■ What to do: Every line in the records below with the string "Winter" is to be copied out.

[Collected data]
▶

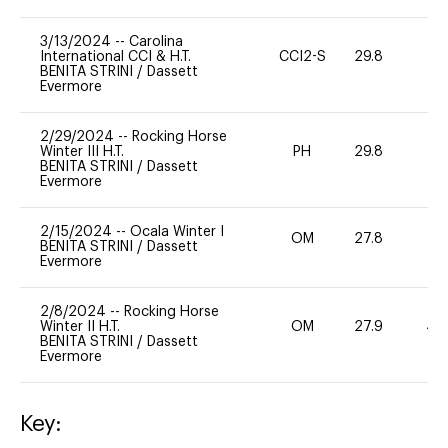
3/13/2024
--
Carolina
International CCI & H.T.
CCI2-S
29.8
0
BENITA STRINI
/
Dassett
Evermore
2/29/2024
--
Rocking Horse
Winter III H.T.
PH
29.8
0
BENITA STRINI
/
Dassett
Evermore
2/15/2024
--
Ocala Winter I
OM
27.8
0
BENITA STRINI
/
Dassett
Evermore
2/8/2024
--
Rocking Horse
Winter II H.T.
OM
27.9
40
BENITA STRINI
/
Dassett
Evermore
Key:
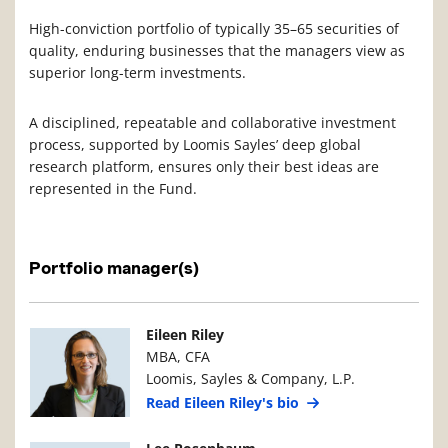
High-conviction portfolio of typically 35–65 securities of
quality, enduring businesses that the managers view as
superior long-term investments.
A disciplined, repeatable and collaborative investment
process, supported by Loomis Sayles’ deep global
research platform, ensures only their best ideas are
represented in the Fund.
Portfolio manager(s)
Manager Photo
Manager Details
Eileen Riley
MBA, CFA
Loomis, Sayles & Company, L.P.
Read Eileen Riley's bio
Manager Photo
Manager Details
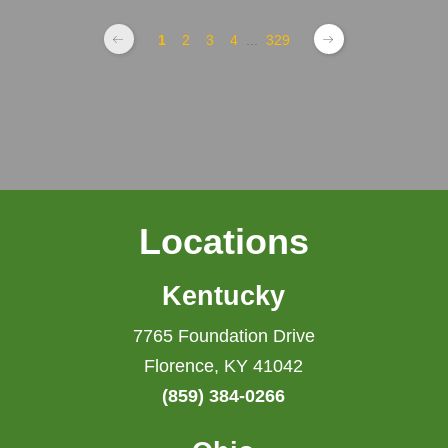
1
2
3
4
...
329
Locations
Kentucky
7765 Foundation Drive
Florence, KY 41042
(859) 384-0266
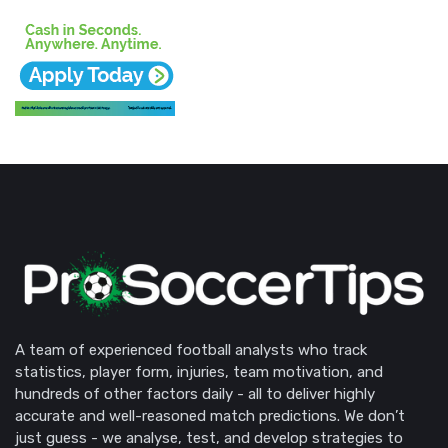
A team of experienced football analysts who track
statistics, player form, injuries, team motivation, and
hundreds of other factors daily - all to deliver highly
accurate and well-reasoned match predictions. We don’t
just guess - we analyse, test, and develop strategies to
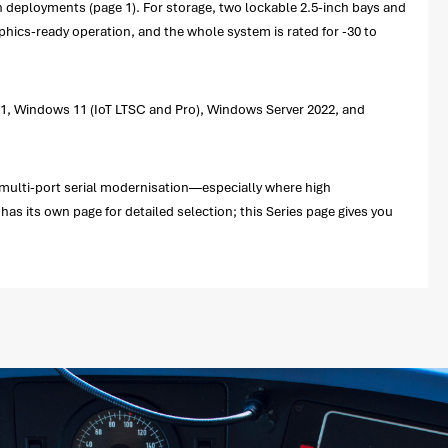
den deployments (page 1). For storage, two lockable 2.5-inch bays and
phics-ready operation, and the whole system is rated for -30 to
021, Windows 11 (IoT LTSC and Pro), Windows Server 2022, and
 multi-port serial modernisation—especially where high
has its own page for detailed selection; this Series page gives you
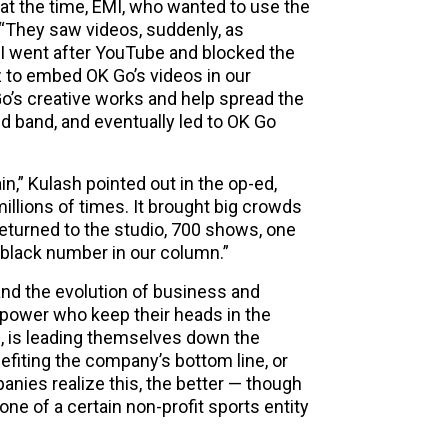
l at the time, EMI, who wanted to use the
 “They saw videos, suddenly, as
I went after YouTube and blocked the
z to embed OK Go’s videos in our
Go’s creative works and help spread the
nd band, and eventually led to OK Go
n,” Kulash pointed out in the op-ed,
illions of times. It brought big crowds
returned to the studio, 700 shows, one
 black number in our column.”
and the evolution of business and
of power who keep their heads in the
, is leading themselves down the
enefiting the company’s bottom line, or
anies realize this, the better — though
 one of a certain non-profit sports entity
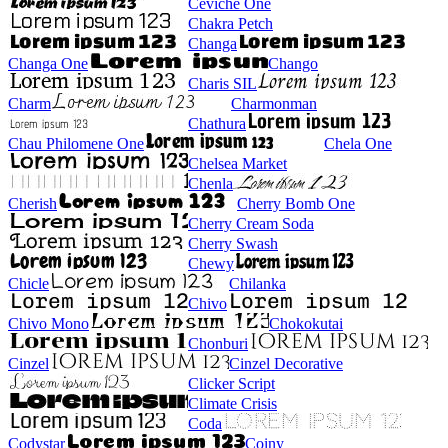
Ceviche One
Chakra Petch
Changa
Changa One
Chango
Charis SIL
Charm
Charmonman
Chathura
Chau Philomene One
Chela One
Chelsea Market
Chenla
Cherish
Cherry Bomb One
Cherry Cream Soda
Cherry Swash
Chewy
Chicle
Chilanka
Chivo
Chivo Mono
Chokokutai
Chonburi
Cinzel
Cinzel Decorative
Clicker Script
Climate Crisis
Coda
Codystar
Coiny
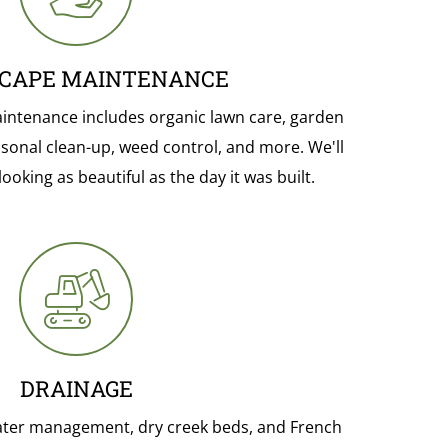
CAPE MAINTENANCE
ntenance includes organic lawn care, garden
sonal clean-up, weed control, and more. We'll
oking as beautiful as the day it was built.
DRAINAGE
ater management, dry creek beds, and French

◀

■ Final answer:
Winter III H.T.
Ocala Winter I
Winter II H.T.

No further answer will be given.